To add CDs in a subclass, the process is very similar to the process of adding VDs as a subclass. The difference is that instead of specifying voltages and using the cpu_voltage kwarg, we specify clock values and use the cpu_clock kwarg in the super call:

class CDBigCluster(devices.CpuCluster):
    def __init__(self, system, num_cpus, cpu_clock=None, cpu_voltage=None):
        # use the same CPU as the stock BigCluster
        abstract_cpu = ObjectList.cpu_list.get("O3_ARM_v7a_3")
        # clock value(s)
        my_freqs = [ '1510MHz', '1000MHz', '667MHz']

        super(VDBigCluster, self).__init__(
            cpu_clock=my_freqs,
            system=system,
            num_cpus=num_cpus,
            cpu_type=abstract_cpu,
            l1i_type=devices.L1I,
            l1d_type=devices.L1D,
            wcache_type=devices.WalkCache,
            l2_type=devices.L2
        )

This could be combined with the VD example so as to specify both VDs and CDs for the cluster.

As with adding VDs using this approach, you would need to define a class for each of the CPU-types you wanted to use and specify their name-cpuPair value in the cpu_types dictionary. This method also has the same limitations and is a lot less flexible than the flag-based approach.

Making sure CDs have a valid DomainID

Regardless of which of the previous methods are used, there are some additional modifications required. These concern the provided configs/example/arm/devices.py file.

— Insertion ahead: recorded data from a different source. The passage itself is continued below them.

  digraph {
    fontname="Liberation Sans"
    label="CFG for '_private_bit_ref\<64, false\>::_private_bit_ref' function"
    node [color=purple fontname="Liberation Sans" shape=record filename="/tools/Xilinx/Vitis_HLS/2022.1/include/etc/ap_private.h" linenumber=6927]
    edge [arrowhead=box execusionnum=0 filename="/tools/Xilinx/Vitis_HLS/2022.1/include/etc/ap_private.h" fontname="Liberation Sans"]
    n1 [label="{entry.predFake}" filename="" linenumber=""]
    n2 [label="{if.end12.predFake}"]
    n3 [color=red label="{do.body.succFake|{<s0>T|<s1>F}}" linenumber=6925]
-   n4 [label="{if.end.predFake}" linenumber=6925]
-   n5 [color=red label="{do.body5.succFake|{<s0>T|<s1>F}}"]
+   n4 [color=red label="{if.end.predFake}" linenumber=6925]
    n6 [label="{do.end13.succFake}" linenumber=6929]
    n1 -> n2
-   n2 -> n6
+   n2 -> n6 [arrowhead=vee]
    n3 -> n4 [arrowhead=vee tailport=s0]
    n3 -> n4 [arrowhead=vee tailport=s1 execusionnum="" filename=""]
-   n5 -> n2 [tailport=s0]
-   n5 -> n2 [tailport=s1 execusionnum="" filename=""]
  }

In the file, locate the CpuClusters class and find the place where self.clk_domain is initialised to a SrcClockDomain. As noted in the comment concerning SrcClockDomain above, these have a Domain ID. If this is not set, as is the case in the provided setup, then the default ID of -1 will be used. Instead of this, change the code to make sure the Domain ID is set:

[...]
self.clk_domain = SrcClockDomain(clock=cpu_clock,
                                 voltage_domain=self.voltage_domain,
                                 domain_id=system.numCpuClusters())
[...]

The system.numCpuClusters() is used here since the CD applies to the entire cluster, i.e. it will be 0 for the first cluster, 1 for the second cluster, etc.

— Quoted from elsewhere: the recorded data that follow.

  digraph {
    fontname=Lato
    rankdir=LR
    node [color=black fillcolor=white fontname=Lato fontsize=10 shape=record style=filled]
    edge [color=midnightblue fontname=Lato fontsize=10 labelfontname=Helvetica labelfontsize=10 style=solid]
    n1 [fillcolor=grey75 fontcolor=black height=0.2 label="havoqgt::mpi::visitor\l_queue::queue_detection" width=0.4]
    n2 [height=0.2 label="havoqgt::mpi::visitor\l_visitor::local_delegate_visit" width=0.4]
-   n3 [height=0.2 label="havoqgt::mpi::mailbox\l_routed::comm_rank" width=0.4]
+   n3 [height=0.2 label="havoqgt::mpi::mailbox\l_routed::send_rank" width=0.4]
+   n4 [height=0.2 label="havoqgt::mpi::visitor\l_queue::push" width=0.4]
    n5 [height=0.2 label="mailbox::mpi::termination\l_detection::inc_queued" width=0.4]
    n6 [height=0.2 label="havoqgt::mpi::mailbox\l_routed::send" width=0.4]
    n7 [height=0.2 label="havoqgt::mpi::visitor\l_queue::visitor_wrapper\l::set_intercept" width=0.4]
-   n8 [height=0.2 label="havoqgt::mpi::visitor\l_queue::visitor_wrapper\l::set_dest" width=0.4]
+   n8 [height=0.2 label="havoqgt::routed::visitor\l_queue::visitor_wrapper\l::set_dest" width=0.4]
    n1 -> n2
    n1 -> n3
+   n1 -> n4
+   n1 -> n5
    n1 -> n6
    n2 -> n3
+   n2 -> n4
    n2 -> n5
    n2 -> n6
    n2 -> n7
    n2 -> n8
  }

If you don’t set the Domain ID, you will get the following error when trying to run a DVFS-capable simulation as some internal checks catch the default Domain ID:

fatal: fatal condition domain_id == SrcClockDomain::emptyDomainID occurred:
DVFS: Controlled domain system.bigCluster.clk_domain needs to have a properly
assigned ID.

The DVFS Handler

If you specify VDs and CDs and then try to run your simulation, it will most likely run, but you might notice the following warning in the output:

warn: Existing EnergyCtrl, but no enabled DVFSHandler found.

The VDs and CDs have been added, but there is no DVFSHandler which the system can interface with to adjust the values. The simplest way to fix this is to add another command-line flag, in the configs/example/arm/fs_bigLITTLE.py file.

As in the VD and CD examples, locate the addOptions function and append the following code to it:

def addOptions(parser):
    [...]
    parser.add_argument("--dvfs", action="store_true",
                        help="Enable the DVFS Handler.")
    return parser

Then, locate the build function and append this code to it:

def build(options):
    [...]
    if options.dvfs:
        system.dvfs_handler.domains = [system.bigCluster.clk_domain,
                                       system.littleCluster.clk_domain]
        system.dvfs_handler.enable = options.dvfs

    return root

With this in place, you should now be able to run a DVFS-capable simulation by using the --dvfs flag when invoking the simulation, with the option to specify the voltage and frequency operating points of both the big and the LITTLE cluster as necessary.